§ **What you are asked to do**:
Put the lines from the entries below, from the line with "Meta trader 5" through the last line of the entries, into a JSON list of strings, with one string per line and blank lines skipped. Leave the pictures out of the answer.

§ **Dataset content**:
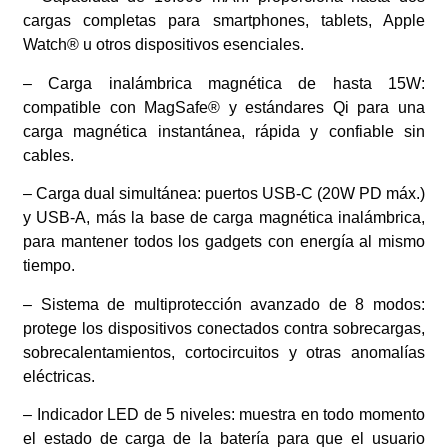
cargas completas para smartphones, tablets, Apple
Watch® u otros dispositivos esenciales.
– Carga inalámbrica magnética de hasta 15W:
compatible con MagSafe® y estándares Qi para una
carga magnética instantánea, rápida y confiable sin
cables.
– Carga dual simultánea: puertos USB-C (20W PD máx.)
y USB-A, más la base de carga magnética inalámbrica,
para mantener todos los gadgets con energía al mismo
tiempo.
– Sistema de multiprotección avanzado de 8 modos:
protege los dispositivos conectados contra sobrecargas,
sobrecalentamientos, cortocircuitos y otras anomalías
eléctricas.
– Indicador LED de 5 niveles: muestra en todo momento
el estado de carga de la batería para que el usuario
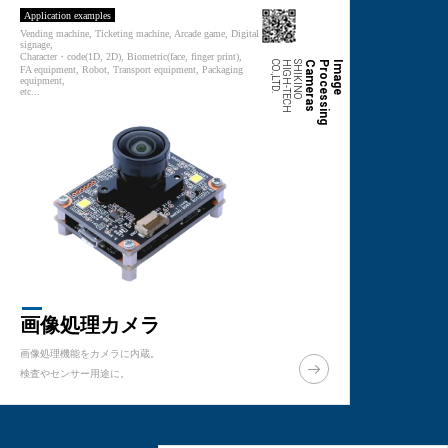
Application examples
Vending machine, Ticketing machine, Arcade game, Digital
signage,
Character・code(1D, 2D), Biometric(face, finger print),
.
S
H
I
K
I
N
O
H
I
G
H
-
T
E
C
H
C
O
.,L
T
D
s
I
m
a
g
e
P
r
o
c
e
s
s
i
n
g
C
a
m
e
r
a
FA equipment, Robot, Transport equipment, Packaging
equipment,
etc...
画像処理カメラ
画像処理機能をカメラに内蔵。
検査やセンサー用途に。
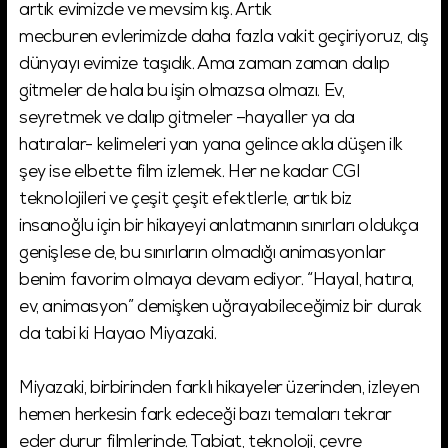
artık evimizde ve mevsim kış. Artık
mecburen evlerimizde daha fazla vakit geçiriyoruz, dış
dünyayı evimize taşıdık. Ama zaman zaman dalıp
gitmeler de hala bu işin olmazsa olmazı. Ev,
seyretmek ve dalıp gitmeler –hayaller ya da
hatıralar- kelimeleri yan yana gelince akla düşen ilk
şey ise elbette film izlemek. Her ne kadar CGI
teknolojileri ve çeşit çeşit efektlerle, artık biz
insanoğlu için bir hikayeyi anlatmanın sınırları oldukça
genişlese de, bu sınırların olmadığı animasyonlar
benim favorim olmaya devam ediyor. “Hayal, hatıra,
ev, animasyon” demişken uğrayabileceğimiz bir durak
da tabi ki Hayao Miyazaki.
Miyazaki, birbirinden farklı hikayeler üzerinden, izleyen
hemen herkesin fark edeceği bazı temaları tekrar
eder durur filmlerinde. Tabiat, teknoloji, çevre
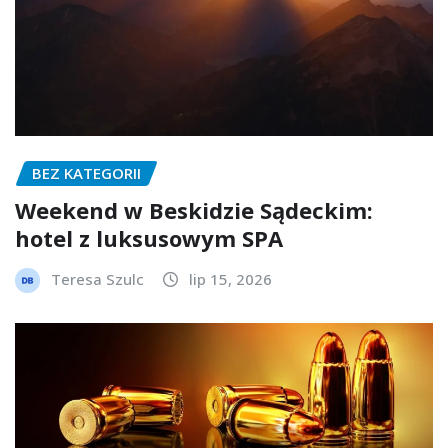
BEZ KATEGORII
Weekend w Beskidzie Sądeckim:
hotel z luksusowym SPA
Teresa Szulc
lip 15, 2026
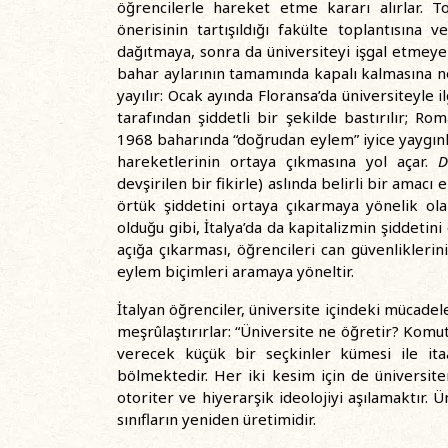
öğrencilerle hareket etme kararı alırlar. 
önerisinin tartışıldığı fakülte toplantısına 
dağıtmaya, sonra da üniversiteyi işgal etmeye k
bahar aylarının tamamında kapalı kalmasına ne
yayılır: Ocak ayında Floransa’da üniversiteyle i
tarafından şiddetli bir şekilde bastırılır; Ro
1968 baharında “doğrudan eylem” iyice yaygınla
hareketlerinin ortaya çıkmasına yol açar.
D
devşirilen bir fikirle) aslında belirli bir ama
örtük şiddetini ortaya çıkarmaya yönelik ol
olduğu gibi, İtalya’da da kapitalizmin şiddetin
açığa çıkarması, öğrencileri can güvenlikleri
eylem biçimleri aramaya yöneltir.
İtalyan öğrenciler, üniversite içindeki mücadel
meşrûlaştırırlar: “Üniversite ne öğretir? Komu
verecek küçük bir seçkinler kümesi ile ita
bölmektedir. Her iki kesim için de üniversite
otoriter ve hiyerarşik ideolojiyi aşılamaktır. 
sınıfların yeniden üretimidir.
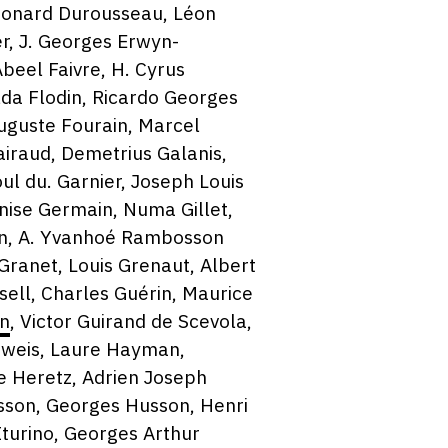
Léonard Durousseau, Léon
r, J. Georges Erwyn-
beel Faivre, H. Cyrus
lda Flodin, Ricardo Georges
uguste Fourain, Marcel
iraud, Demetrius Galanis,
ul du. Garnier, Joseph Louis
nise Germain, Numa Gillet,
onyn, A. Yvanhoé Rambosson
 Granet, Louis Grenaut, Albert
ell, Charles Guérin, Maurice
in
, Victor Guirand de Scevola,
aweis, Laure Hayman,
e Heretz, Adrien Joseph
sson, Georges Husson, Henri
Iturino, Georges Arthur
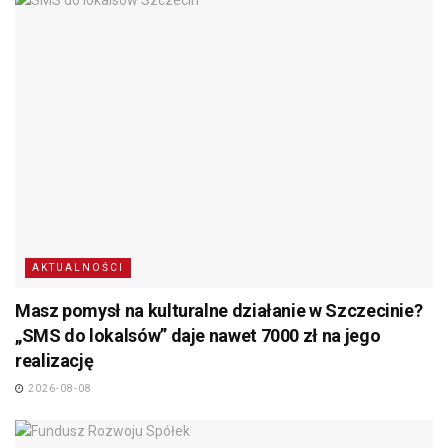
AKTUALNOŚCI
Masz pomysł na kulturalne działanie w Szczecinie?
„SMS do lokalsów” daje nawet 7000 zł na jego
realizację
2026-08-08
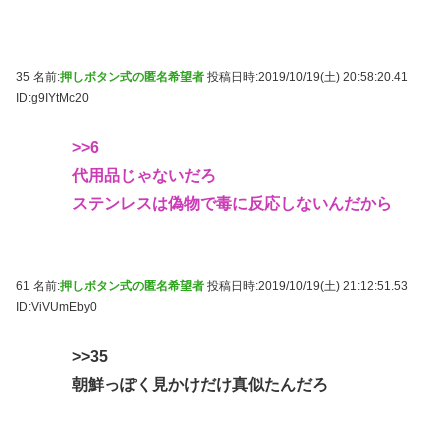
35 名前:
押しボタン式の匿名希望者
投稿日時:2019/10/19(土) 20:58:20.41
ID:g9IYtMc20
>>6
代用品じゃないだろ
ステンレスは偽物で毒に反応しないんだから
61 名前:
押しボタン式の匿名希望者
投稿日時:2019/10/19(土) 21:12:51.53
ID:ViVUmEby0
>>35
朝鮮っぽく見かけだけ真似たんだろ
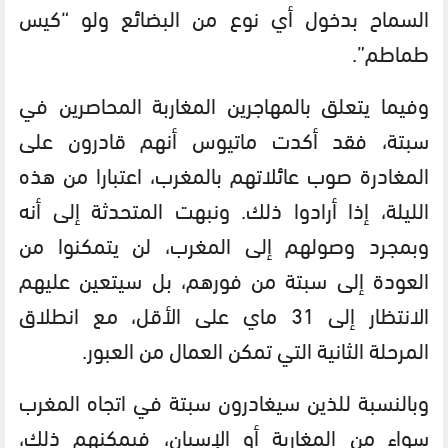
السماح بدخول أي نوع من البضائع ولو “كيس
طماطم”.
وفيما يتعلق بالمهاجرين المغاربة المحاصرين في
سبتة، فقد أكدت ماتيوس أنهم قادرون على
المغادرة صوب عائلاتهم بالمغرب، اعتبارا من هذه
الليلة، إذا أرادوا ذلك. ونبهت المتحدثة إلى أنه
وبمجرد وصولهم إلى المغرب، لن يتمكنوا من
العودة إلى سبتة من فورهم، بل سيتعين عليهم
الانتظار إلى 31 ماي على الأقل، مع انطلاق
المرحلة الثانية التي تمكن العمال من العبور.
وبالنسبة للذين سيغادرون سبتة في اتجاه المغرب
سواء من المغاربة أو الإسبان، فيمكنهم ذلك،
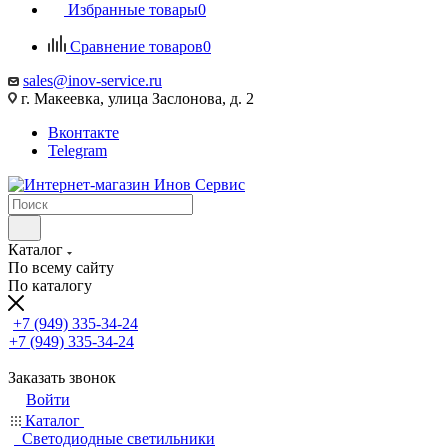
Избранные товары
0
Сравнение товаров
0
sales@inov-service.ru
г. Макеевка, улица Заслонова, д. 2
Вконтакте
Telegram
Каталог
По всему сайту
По каталогу
+7 (949) 335-34-24
+7 (949) 335-34-24
Заказать звонок
Войти
Каталог
Светодиодные светильники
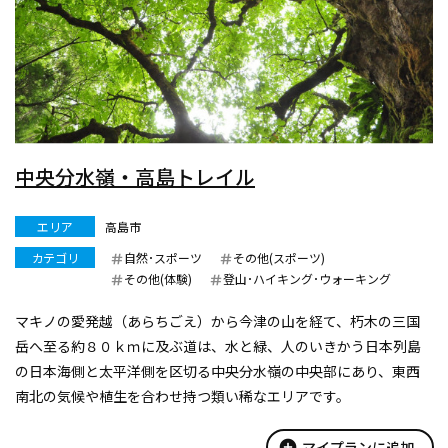
中央分水嶺・高島トレイル
エリア
高島市
カテゴリ
自然･スポーツ
その他(スポーツ)
その他(体験)
登山･ハイキング･ウォーキング
マキノの愛発越（あらちごえ）から今津の山を経て、朽木の三国
岳へ至る約８０ｋｍに及ぶ道は、水と緑、人のいきかう日本列島
の日本海側と太平洋側を区切る中央分水嶺の中央部にあり、東西
南北の気候や植生を合わせ持つ類い稀なエリアです。
トレイルを歩けば、あちこちから望むことができる琵琶湖と若狭
湾は、このトレイルが中央分水嶺で...
add_circle
マイプランに追加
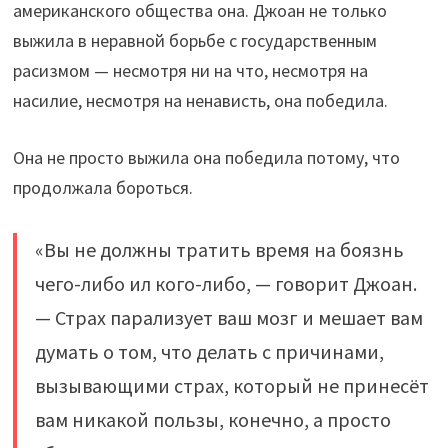
американского общества она. Джоан не только
выжила в неравной борьбе с государственным
расизмом — несмотря ни на что, несмотря на
насилие, несмотря на ненависть, она победила.
Она не просто выжила она победила потому, что
продолжала бороться.
«Вы не должны тратить время на боязнь
чего-либо ил кого-либо, — говорит Джоан.
— Страх парализует ваш мозг и мешает вам
думать о том, что делать с причинами,
вызывающими страх, который не принесёт
вам никакой пользы, конечно, а просто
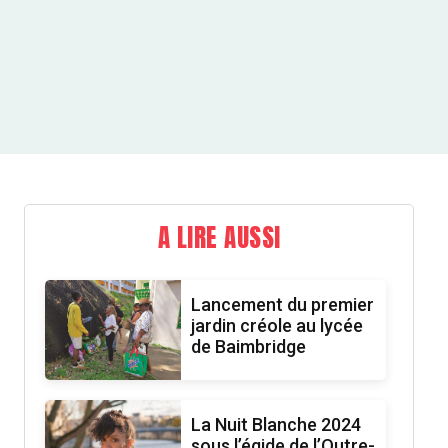
A LIRE AUSSI
Lancement du premier
jardin créole au lycée
de Baimbridge
La Nuit Blanche 2024
sous l’égide de l’Outre-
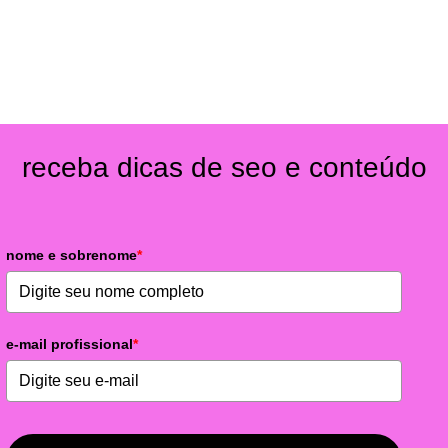
receba dicas de seo e conteúdo
nome e sobrenome
*
e-mail profissional
*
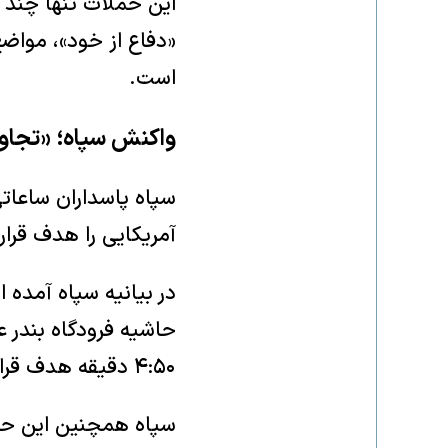
این حملات تنها چند ر
«دفاع از خود»، مواضع
است.
واکنش سپاه؛ «تجاوز
سپاه پاسداران ساعاتی 
آمریکایی را هدف قرار
در بیانیه سپاه آمده 
حاشیه فرودگاه بندر ع
۴:۵۰ دقیقه هدف قرار گرفت.»
سپاه همچنین این حمل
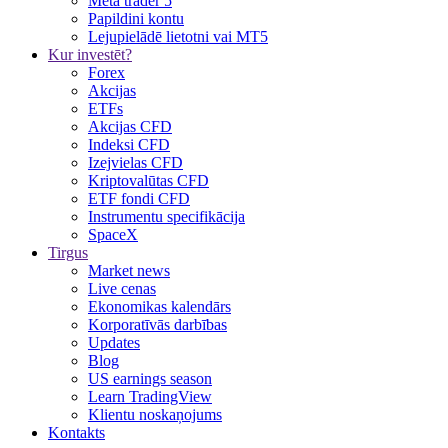
Meta trader 5
Papildini kontu
Lejupielādē lietotni vai MT5
Kur investēt?
Forex
Akcijas
ETFs
Akcijas CFD
Indeksi CFD
Izejvielas CFD
Kriptovalūtas CFD
ETF fondi CFD
Instrumentu specifikācija
SpaceX
Tirgus
Market news
Live cenas
Ekonomikas kalendārs
Korporatīvās darbības
Updates
Blog
US earnings season
Learn TradingView
Klientu noskaņojums
Kontakts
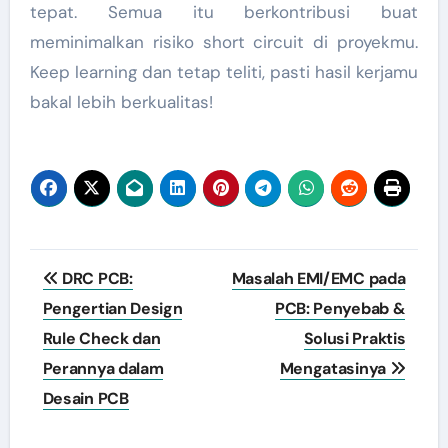
tepat. Semua itu berkontribusi buat
meminimalkan risiko short circuit di proyekmu.
Keep learning dan tetap teliti, pasti hasil kerjamu
bakal lebih berkualitas!
Post
DRC PCB:
Masalah EMI/EMC pada
navigation
Pengertian Design
PCB: Penyebab &
Rule Check dan
Solusi Praktis
Perannya dalam
Mengatasinya
Desain PCB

§ **Response for this exercise**:
[
  "Meta trader 5",
  "Papildini kontu",
  "Lejupielādē lietotni vai MT5",
  "Kur investēt?",
  "Forex",
  "Akcijas",
  "ETFs",
  "Akcijas CFD",
  "Indeksi CFD",
  "Izejvielas CFD",
  "Kriptovalūtas CFD",
  "ETF fondi CFD",
  "Instrumentu specifikācija",
  "SpaceX",
  "Tirgus",
  "Market news",
  "Live cenas",
  "Ekonomikas kalendārs",
  "Korporatīvās darbības",
  "Updates",
  "Blog",
  "US earnings season",
  "Learn TradingView",
  "Klientu noskaņojums",
  "Kontakts",
  "tepat. Semua itu berkontribusi buat",
  "meminimalkan risiko short circuit di proyekmu.",
  "Keep learning dan tetap teliti, pasti hasil kerjamu",
  "bakal lebih berkualitas!",
  "Post",
  "DRC PCB:",
  "Masalah EMI/EMC pada",
  "navigation",
  "Pengertian Design",
  "PCB: Penyebab &",
  "Rule Check dan",
  "Solusi Praktis",
  "Perannya dalam",
  "Mengatasinya",
  "Desain PCB"
]